Pour qu’une organisation et que le collectif puissent fonctionner, il faut quelques règles, même minimales. Puis, il faut les respecter. Et il faut encore que l’on s’entende sur ce que l’on fait lorsqu’elles ne sont pas respectées. Problème : notre rapport à la règle est contrarié. Elle nous convient tant qu’elle s’adapte à nos besoins. Elle est à la fois contraignante et indispensable.
Alors, celles et ceux qui sont parmi nous en charge de veiller à leur mise en application n’ont pas toujours un rôle enviable. La question de la semaine – et la réflexion partagée qui l’accompagne – est donc la suivante : qui est le mieux placé pour distribuer les bons points, prendre les sanctions qui s’imposent et… surtout, pour transgresser les règles lorsqu’elles s’avèrent manifestement ridicules ?
Nombre de professionnels RH s’interrogent quant à leur rôle en matière. A part quelques esprits légèrement obtus, on ne choisit pas la voie du people management pour jouer au gendarme. Au contraire, le rôle consiste en priorité à créer des opportunités, à faire bouger les lignes et à transformer nos entreprises. Et pourtant, vers qui se tourne-t-on lorsque des problèmes de discipline et d’intégrité apparaissent ? Ben oui, cela se termine quasi systématiquement dans le confort austère du bureau du DRH. Voyons comment nous pouvons positiver ce fardeau…
Intérêt collectif versus intérêts individuels
La première règle dans un collectif consiste à privilégier l’intérêt du groupe avant les intérêts particuliers (lire : individuels). Notre principal point de blocage reste aujourd’hui cette foutue tendance à considérer que ces intérêts sont incompatibles… Non, non et non.

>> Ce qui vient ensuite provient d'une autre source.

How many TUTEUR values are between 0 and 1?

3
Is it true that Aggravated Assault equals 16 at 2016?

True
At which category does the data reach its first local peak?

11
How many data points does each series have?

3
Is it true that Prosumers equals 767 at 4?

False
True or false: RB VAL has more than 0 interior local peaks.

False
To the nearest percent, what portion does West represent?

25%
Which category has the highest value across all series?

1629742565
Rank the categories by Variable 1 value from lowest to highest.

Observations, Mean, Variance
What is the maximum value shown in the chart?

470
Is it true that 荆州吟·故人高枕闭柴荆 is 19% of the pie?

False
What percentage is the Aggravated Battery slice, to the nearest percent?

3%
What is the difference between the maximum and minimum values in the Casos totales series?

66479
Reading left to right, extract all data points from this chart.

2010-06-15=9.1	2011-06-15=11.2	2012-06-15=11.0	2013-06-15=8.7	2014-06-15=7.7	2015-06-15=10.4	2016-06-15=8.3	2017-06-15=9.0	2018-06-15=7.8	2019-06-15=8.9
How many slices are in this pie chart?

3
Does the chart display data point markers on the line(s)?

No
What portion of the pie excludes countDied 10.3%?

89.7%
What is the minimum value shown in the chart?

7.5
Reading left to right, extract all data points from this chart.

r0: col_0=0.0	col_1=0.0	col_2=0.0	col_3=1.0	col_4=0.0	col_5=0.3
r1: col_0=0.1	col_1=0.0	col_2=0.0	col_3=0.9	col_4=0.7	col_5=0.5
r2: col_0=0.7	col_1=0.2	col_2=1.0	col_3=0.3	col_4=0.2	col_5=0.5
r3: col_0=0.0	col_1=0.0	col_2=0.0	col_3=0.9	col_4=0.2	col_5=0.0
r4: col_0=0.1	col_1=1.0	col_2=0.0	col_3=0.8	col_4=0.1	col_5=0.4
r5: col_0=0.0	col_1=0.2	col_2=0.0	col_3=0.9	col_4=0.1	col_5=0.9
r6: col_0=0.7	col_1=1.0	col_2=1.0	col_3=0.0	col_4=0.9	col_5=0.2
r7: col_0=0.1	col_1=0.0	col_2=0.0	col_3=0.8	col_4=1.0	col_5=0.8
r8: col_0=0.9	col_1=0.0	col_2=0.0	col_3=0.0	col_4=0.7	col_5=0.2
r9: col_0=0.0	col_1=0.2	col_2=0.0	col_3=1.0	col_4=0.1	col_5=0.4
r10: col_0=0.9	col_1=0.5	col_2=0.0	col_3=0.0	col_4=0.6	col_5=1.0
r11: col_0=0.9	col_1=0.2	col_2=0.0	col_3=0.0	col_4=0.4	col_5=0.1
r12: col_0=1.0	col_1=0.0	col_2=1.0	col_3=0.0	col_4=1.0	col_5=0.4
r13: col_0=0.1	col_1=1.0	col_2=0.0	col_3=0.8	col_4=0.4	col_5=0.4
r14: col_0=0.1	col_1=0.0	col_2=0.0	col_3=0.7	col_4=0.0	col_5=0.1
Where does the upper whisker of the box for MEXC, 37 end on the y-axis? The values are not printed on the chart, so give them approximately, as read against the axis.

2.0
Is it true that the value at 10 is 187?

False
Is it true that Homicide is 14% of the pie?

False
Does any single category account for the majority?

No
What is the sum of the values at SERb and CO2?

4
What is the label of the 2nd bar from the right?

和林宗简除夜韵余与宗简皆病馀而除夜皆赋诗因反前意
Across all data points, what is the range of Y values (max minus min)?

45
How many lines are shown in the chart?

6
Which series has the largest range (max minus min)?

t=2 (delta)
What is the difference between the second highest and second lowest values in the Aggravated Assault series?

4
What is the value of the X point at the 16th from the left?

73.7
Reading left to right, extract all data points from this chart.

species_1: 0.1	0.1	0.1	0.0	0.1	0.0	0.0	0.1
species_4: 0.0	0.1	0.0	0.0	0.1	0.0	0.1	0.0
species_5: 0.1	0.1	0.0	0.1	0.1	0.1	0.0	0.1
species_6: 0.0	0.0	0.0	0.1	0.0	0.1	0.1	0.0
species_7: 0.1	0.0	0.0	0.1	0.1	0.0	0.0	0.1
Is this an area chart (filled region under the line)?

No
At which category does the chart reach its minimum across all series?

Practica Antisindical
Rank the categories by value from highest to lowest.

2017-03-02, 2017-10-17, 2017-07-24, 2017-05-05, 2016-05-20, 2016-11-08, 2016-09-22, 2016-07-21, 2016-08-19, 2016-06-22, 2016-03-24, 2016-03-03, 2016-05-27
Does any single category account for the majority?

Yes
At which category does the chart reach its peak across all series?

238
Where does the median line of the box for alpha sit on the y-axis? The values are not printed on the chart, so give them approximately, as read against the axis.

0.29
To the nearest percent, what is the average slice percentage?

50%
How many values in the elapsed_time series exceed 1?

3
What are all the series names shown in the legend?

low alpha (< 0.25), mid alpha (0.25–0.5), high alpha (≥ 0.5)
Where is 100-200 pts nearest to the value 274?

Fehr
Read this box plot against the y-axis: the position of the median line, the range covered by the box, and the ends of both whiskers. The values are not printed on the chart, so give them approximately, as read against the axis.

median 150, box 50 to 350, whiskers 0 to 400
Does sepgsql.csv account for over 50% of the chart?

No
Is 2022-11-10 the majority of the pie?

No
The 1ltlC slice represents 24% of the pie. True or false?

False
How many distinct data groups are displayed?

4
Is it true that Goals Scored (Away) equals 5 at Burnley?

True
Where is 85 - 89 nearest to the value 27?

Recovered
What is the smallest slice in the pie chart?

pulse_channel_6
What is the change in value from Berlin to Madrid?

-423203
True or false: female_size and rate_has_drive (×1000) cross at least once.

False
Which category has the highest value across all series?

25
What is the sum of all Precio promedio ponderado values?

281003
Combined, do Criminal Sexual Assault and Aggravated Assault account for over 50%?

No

Lorsque les intérêts sont contraires, le temps est venu de se séparer. Et si ce constat d’incompatibilité se multiplie auprès d’un nombre de plus en plus important de collaborateurs, cela signifie que les normes et règles selon lesquelles le groupe évolue sont inadaptées. Il est temps de les adapter.
Se pose ensuite la question des exceptions… Devons-nous répondre aux problématiques individuelles lorsque le règlement, la procédure, la politique interne… ne le permettent pas. Bien sûr que oui. Cela peut arriver. Mieux: cela doit arriver ! D’une part, lorsque les demandes sont légitimes et empreintes de bon sens. D’autre part, parce que cela crée des déséquilibres et c’est de cette manière que l’on met une organisation en mouvement.
Et qui prend la responsabilité de sortir du cadre ?
Mais qui va prendre l’initiative qui consiste à déroger au règlement? Nous pensons que ce rôle appartient aux responsables RH justement. A tout le moins, c’est vers ces derniers qu’il faut se tourner lorsque la question se pose et que les équipes sont en attente d’une nouvelle proposition. La vision RH est nécessaire pour garantir la cohérence de fonctionnement de l’ensemble d’une organisation.
Répondre à la demande d’un travailleur pour qui les horaires, la politique de mobilité ou la composition du package de rémunération ne nous oblige pas à prendre les mêmes dispositions pour les autres collaborateurs. Cela nous impose uniquement d’écouter quels sont les besoins spécifiques de chacun et de rester créatif pour essayer de leur trouver des solutions.
Cela semble simple et cela ne l’est évidemment pas. Il faut être ou se sentir (très) libre pour pouvoir incarner la conformité et, en même temps, être l’instigateur de la disruption tellement nécessaire pour faire avancer nos organisations. Une posture exigeante et enivrante à la fois.
Laisser faire n’est pas une option
Jusqu’ici, tout va bien donc… Mais nous avons toutes et tous dans nos rangs quelques petits coquins qui aiment flirter avec la ligne rouge. Tester et dépasser les limites reste leur occupation favorite. Cela génère du désordre bien sûr. Et le chaos n’est pas supportable dans la durée. Aussi, de temps en temps, il faut intervenir en endossant le costume du grand justicier.
L’absence de réaction est impossible dans le sens où elle constitue toujours une forme de blanc-seing. Ce que l’on attend de nos dirigeants, et particulièrement des experts RH, dans ces conditions consiste à agir vite et dans la nuance. C’est un formidable défi.
La complexité et la beauté du People Management se trouvent dans notre aptitude à évoluer dans des registres qui semblent opposés, à réconcilier des contraires apparents.
Pour y arriver, il semble essentiel de se libérer de quelques carcans. Il n’est pas nécessaire de choisir entre les exigences de conformité à la règle et les besoins de créativité / d’innovation dans nos entreprises.
Pouvoir être à la fois le garant du règlement et le moteur du changement. Ne jamais oublier que le management a pour vocation première de générer de l’enthousiasme… et que l’ambition nous invite à devenir les dépositaires de l’harmonie collective.